Dataset entries

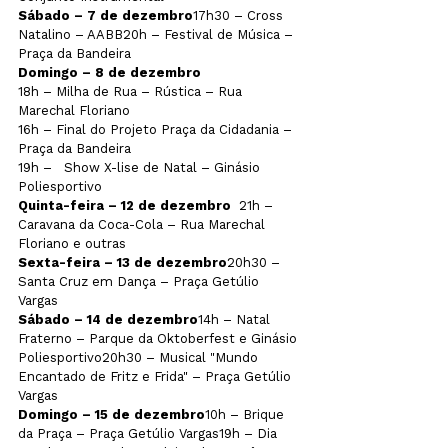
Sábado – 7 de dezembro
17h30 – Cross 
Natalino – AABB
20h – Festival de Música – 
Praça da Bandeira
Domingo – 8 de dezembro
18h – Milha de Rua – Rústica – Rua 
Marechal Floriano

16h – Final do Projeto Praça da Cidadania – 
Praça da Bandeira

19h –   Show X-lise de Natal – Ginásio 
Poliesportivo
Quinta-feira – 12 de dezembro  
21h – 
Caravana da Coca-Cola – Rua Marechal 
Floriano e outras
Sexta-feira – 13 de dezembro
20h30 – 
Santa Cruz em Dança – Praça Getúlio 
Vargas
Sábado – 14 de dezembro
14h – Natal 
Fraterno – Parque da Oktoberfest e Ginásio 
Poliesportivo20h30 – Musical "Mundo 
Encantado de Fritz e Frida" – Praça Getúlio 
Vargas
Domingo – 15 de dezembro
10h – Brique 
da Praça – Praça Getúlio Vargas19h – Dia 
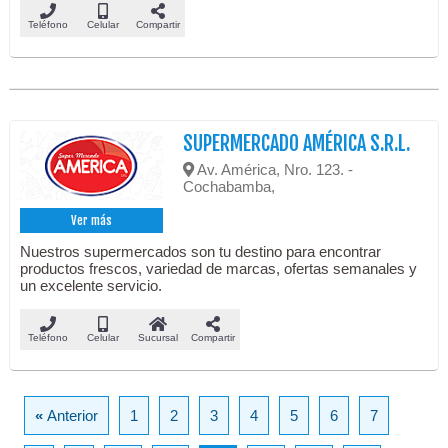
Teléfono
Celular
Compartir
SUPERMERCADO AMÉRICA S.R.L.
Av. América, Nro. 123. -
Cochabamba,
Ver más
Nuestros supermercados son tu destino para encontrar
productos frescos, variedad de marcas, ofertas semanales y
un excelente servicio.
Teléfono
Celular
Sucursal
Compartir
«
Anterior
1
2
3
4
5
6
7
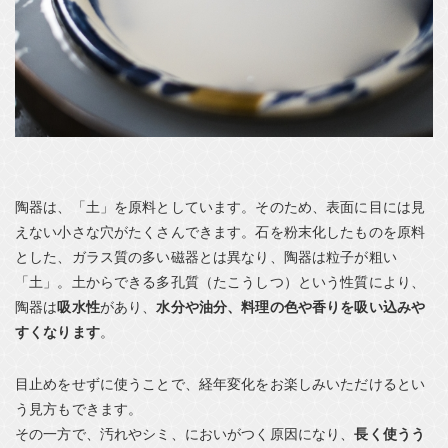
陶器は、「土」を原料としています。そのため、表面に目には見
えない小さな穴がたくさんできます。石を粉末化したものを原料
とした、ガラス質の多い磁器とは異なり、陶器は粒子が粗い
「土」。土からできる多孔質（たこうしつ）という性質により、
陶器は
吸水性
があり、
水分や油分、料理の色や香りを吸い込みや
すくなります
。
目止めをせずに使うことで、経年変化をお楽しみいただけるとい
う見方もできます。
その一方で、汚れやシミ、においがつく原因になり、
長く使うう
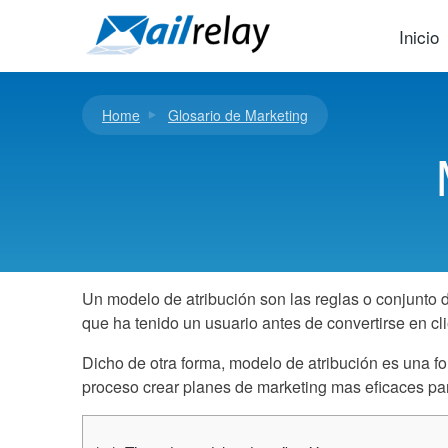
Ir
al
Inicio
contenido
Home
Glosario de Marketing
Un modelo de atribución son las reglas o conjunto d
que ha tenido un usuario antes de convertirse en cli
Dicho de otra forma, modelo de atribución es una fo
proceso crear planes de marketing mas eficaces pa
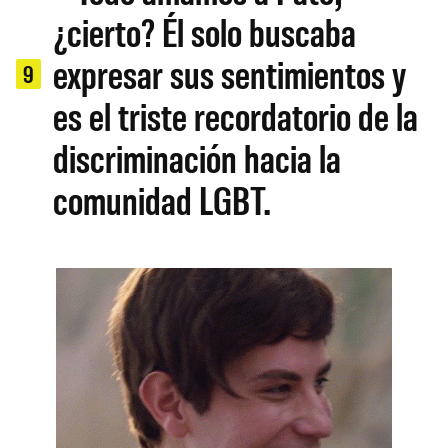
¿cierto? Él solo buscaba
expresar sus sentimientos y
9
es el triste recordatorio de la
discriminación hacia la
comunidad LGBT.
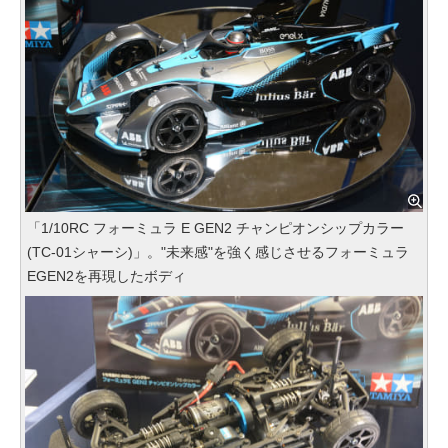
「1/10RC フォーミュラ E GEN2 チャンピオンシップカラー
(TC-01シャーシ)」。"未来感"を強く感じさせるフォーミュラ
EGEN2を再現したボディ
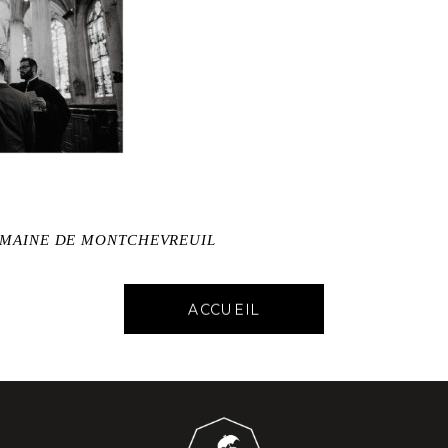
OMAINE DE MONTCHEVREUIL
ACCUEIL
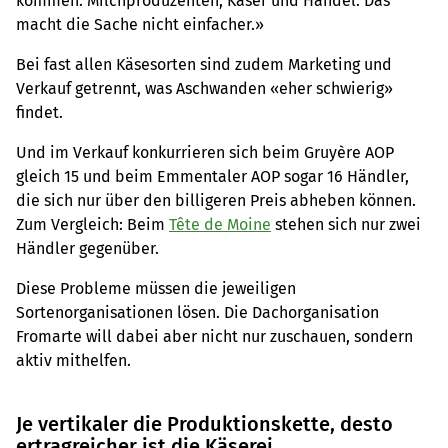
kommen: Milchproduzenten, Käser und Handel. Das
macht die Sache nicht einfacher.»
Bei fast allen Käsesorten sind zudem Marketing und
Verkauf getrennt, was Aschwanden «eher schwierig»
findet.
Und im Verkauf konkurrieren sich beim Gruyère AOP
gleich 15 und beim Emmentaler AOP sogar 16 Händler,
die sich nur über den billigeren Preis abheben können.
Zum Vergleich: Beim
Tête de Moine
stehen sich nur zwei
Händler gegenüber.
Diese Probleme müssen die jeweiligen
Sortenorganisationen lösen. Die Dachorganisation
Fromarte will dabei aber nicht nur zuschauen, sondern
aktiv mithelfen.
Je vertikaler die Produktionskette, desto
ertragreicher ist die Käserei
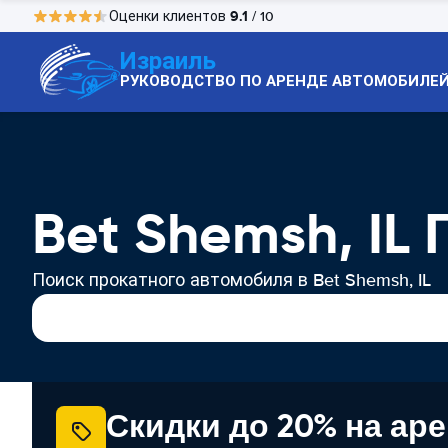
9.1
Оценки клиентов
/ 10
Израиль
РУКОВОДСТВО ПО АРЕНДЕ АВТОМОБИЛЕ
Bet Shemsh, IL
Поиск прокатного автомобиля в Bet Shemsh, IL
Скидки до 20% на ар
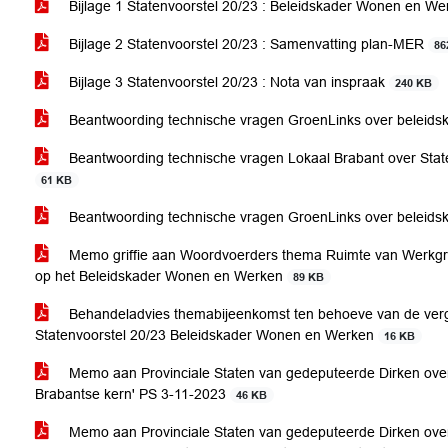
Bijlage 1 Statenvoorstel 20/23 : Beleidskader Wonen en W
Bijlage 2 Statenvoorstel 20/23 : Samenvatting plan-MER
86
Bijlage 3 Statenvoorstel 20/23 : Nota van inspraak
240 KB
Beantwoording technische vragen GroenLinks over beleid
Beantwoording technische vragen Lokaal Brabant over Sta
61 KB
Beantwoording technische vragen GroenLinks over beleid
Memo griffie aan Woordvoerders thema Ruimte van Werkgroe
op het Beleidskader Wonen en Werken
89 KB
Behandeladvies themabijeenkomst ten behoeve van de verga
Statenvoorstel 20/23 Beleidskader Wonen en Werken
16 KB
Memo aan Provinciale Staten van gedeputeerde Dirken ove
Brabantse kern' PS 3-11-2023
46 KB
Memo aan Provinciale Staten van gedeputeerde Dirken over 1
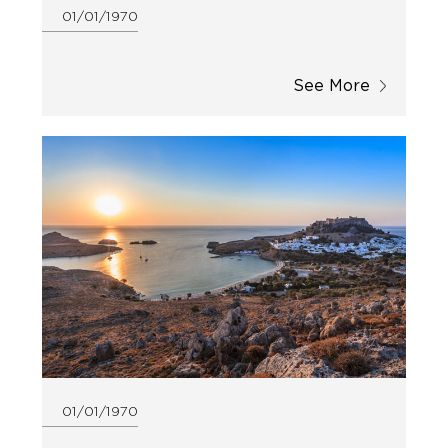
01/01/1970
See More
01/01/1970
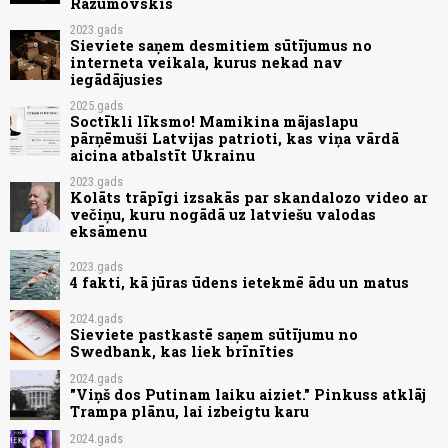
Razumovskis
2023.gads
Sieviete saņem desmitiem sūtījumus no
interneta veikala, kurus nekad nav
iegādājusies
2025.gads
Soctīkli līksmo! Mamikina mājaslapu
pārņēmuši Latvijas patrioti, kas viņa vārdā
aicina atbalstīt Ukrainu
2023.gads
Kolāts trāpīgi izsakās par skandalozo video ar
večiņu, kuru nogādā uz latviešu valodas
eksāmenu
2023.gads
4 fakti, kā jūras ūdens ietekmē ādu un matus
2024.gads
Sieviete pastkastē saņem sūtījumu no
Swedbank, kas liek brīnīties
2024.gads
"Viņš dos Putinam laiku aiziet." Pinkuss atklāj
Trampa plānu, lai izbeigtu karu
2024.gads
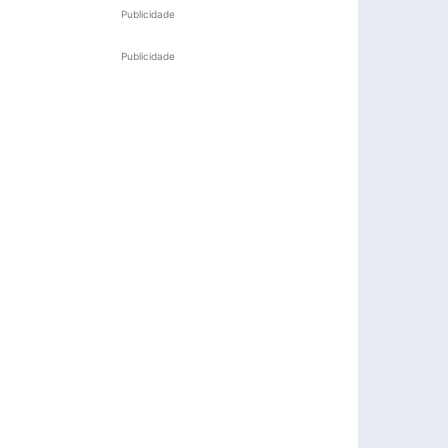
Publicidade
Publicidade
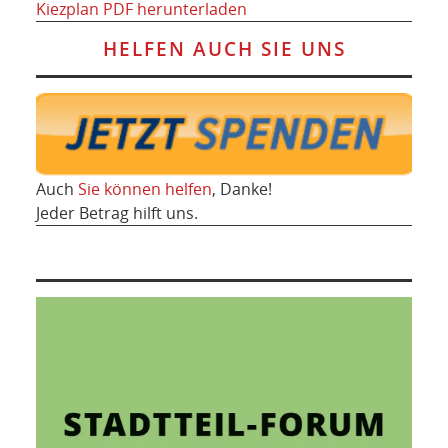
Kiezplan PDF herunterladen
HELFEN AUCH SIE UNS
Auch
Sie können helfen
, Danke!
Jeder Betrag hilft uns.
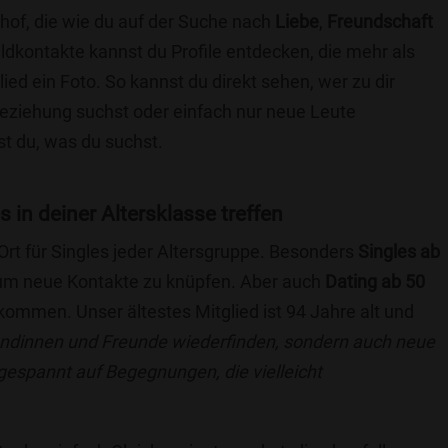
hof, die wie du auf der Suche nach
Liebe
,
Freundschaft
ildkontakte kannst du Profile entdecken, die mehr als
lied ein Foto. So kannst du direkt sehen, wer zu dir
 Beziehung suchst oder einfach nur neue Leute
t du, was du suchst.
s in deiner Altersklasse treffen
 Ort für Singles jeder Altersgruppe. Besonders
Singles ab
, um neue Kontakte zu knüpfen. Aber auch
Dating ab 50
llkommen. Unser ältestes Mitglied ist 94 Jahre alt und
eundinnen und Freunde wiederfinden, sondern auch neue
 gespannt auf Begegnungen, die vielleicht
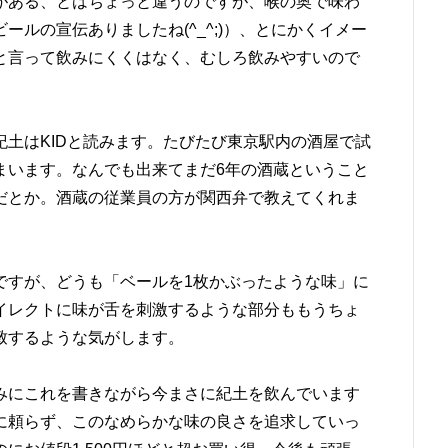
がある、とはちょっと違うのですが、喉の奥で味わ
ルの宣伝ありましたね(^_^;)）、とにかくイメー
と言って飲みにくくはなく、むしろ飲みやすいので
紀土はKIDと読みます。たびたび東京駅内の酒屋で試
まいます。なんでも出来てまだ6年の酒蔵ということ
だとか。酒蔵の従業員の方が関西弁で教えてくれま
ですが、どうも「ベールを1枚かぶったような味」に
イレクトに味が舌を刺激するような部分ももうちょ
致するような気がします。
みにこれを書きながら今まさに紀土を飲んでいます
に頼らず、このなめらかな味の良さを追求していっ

- GOAL OF THE EXERCISE: Nothing but the records above, exact and without pictures, should appear in the answer.

- ANSWER SPACE:
Sábado – 7 de dezembro
17h30 – Cross 
Natalino – AABB
20h – Festival de Música – 
Praça da Bandeira
Domingo – 8 de dezembro
18h – Milha de Rua – Rústica – Rua 
Marechal Floriano

16h – Final do Projeto Praça da Cidadania – 
Praça da Bandeira

19h –   Show X-lise de Natal – Ginásio 
Poliesportivo
Quinta-feira – 12 de dezembro  
21h – 
Caravana da Coca-Cola – Rua Marechal 
Floriano e outras
Sexta-feira – 13 de dezembro
20h30 – 
Santa Cruz em Dança – Praça Getúlio 
Vargas
Sábado – 14 de dezembro
14h – Natal 
Fraterno – Parque da Oktoberfest e Ginásio 
Poliesportivo20h30 – Musical "Mundo 
Encantado de Fritz e Frida" – Praça Getúlio 
Vargas
Domingo – 15 de dezembro
10h – Brique 
da Praça – Praça Getúlio Vargas19h – Dia 
Teléfono
Celular
Compartir
SUPERMERCADO AMÉRICA S.R.L.
Av. América, Nro. 123. -
Cochabamba,
Ver más
Nuestros supermercados son tu destino para encontrar
productos frescos, variedad de marcas, ofertas semanales y
un excelente servicio.
Teléfono
Celular
Sucursal
Compartir
«
Anterior
1
2
3
4
5
6
7
陶器は、「土」を原料としています。そのため、表面に目には見
えない小さな穴がたくさんできます。石を粉末化したものを原料
とした、ガラス質の多い磁器とは異なり、陶器は粒子が粗い
「土」。土からできる多孔質（たこうしつ）という性質により、
陶器は
吸水性
があり、
水分や油分、料理の色や香りを吸い込みや
すくなります
。
目止めをせずに使うことで、経年変化をお楽しみいただけるとい
う見方もできます。
その一方で、汚れやシミ、においがつく原因になり、
長く使うう
Ir
al
Inicio
contenido
Home
Glosario de Marketing
Un modelo de atribución son las reglas o conjunto d
que ha tenido un usuario antes de convertirse en cli
Dicho de otra forma, modelo de atribución es una fo
proceso crear planes de marketing mas eficaces pa
¿cierto? Él solo buscaba
expresar sus sentimientos y
9
es el triste recordatorio de la
discriminación hacia la
comunidad LGBT.
「1/10RC フォーミュラ E GEN2 チャンピオンシップカラー
(TC-01シャーシ)」。"未来感"を強く感じさせるフォーミュラ
EGEN2を再現したボディ
OMAINE DE MONTCHEVREUIL
ACCUEIL
kommen: Milchproduzenten, Käser und Handel. Das
macht die Sache nicht einfacher.»
Bei fast allen Käsesorten sind zudem Marketing und
Verkauf getrennt, was Aschwanden «eher schwierig»
findet.
Und im Verkauf konkurrieren sich beim Gruyère AOP
gleich 15 und beim Emmentaler AOP sogar 16 Händler,
die sich nur über den billigeren Preis abheben können.
Zum Vergleich: Beim
Tête de Moine
stehen sich nur zwei
Händler gegenüber.
Diese Probleme müssen die jeweiligen
Sortenorganisationen lösen. Die Dachorganisation
Fromarte will dabei aber nicht nur zuschauen, sondern
aktiv mithelfen.
Je vertikaler die Produktionskette, desto
ertragreicher ist die Käserei
9.1
Оценки клиентов
/ 10
Израиль
РУКОВОДСТВО ПО АРЕНДЕ АВТОМОБИЛЕ
Bet Shemsh, IL
Поиск прокатного автомобиля в Bet Shemsh, IL
Скидки до 20% на ар
Bijlage 1 Statenvoorstel 20/23 : Beleidskader Wonen en W
Bijlage 2 Statenvoorstel 20/23 : Samenvatting plan-MER
86
Bijlage 3 Statenvoorstel 20/23 : Nota van inspraak
240 KB
Beantwoording technische vragen GroenLinks over beleid
Beantwoording technische vragen Lokaal Brabant over Sta
61 KB
Beantwoording technische vragen GroenLinks over beleid
Memo griffie aan Woordvoerders thema Ruimte van Werkgroe
op het Beleidskader Wonen en Werken
89 KB
Behandeladvies themabijeenkomst ten behoeve van de verga
Statenvoorstel 20/23 Beleidskader Wonen en Werken
16 KB
Memo aan Provinciale Staten van gedeputeerde Dirken ove
Brabantse kern' PS 3-11-2023
46 KB
Memo aan Provinciale Staten van gedeputeerde Dirken over 1
01/01/1970
See More
01/01/1970
Razumovskis
2023.gads
Sieviete saņem desmitiem sūtījumus no
interneta veikala, kurus nekad nav
iegādājusies
2025.gads
Soctīkli līksmo! Mamikina mājaslapu
pārņēmuši Latvijas patrioti, kas viņa vārdā
aicina atbalstīt Ukrainu
2023.gads
Kolāts trāpīgi izsakās par skandalozo video ar
večiņu, kuru nogādā uz latviešu valodas
eksāmenu
2023.gads
4 fakti, kā jūras ūdens ietekmē ādu un matus
2024.gads
Sieviete pastkastē saņem sūtījumu no
Swedbank, kas liek brīnīties
2024.gads
"Viņš dos Putinam laiku aiziet." Pinkuss atklāj
Trampa plānu, lai izbeigtu karu
2024.gads
Publicidade
Publicidade
Kiezplan PDF herunterladen
HELFEN AUCH SIE UNS
Auch
Sie können helfen
, Danke!
Jeder Betrag hilft uns.
hof, die wie du auf der Suche nach
Liebe
,
Freundschaft
ildkontakte kannst du Profile entdecken, die mehr als
lied ein Foto. So kannst du direkt sehen, wer zu dir
 Beziehung suchst oder einfach nur neue Leute
t du, was du suchst.
s in deiner Altersklasse treffen
 Ort für Singles jeder Altersgruppe. Besonders
Singles ab
, um neue Kontakte zu knüpfen. Aber auch
Dating ab 50
llkommen. Unser ältestes Mitglied ist 94 Jahre alt und
eundinnen und Freunde wiederfinden, sondern auch neue
 gespannt auf Begegnungen, die vielleicht
がある、とはちょっと違うのですが、喉の奥で味わ
ルの宣伝ありましたね(^_^;)）、とにかくイメー
と言って飲みにくくはなく、むしろ飲みやすいので
紀土はKIDと読みます。たびたび東京駅内の酒屋で試
まいます。なんでも出来てまだ6年の酒蔵ということ
だとか。酒蔵の従業員の方が関西弁で教えてくれま
ですが、どうも「ベールを1枚かぶったような味」に
イレクトに味が舌を刺激するような部分ももうちょ
致するような気がします。
みにこれを書きながら今まさに紀土を飲んでいます
に頼らず、このなめらかな味の良さを追求していっ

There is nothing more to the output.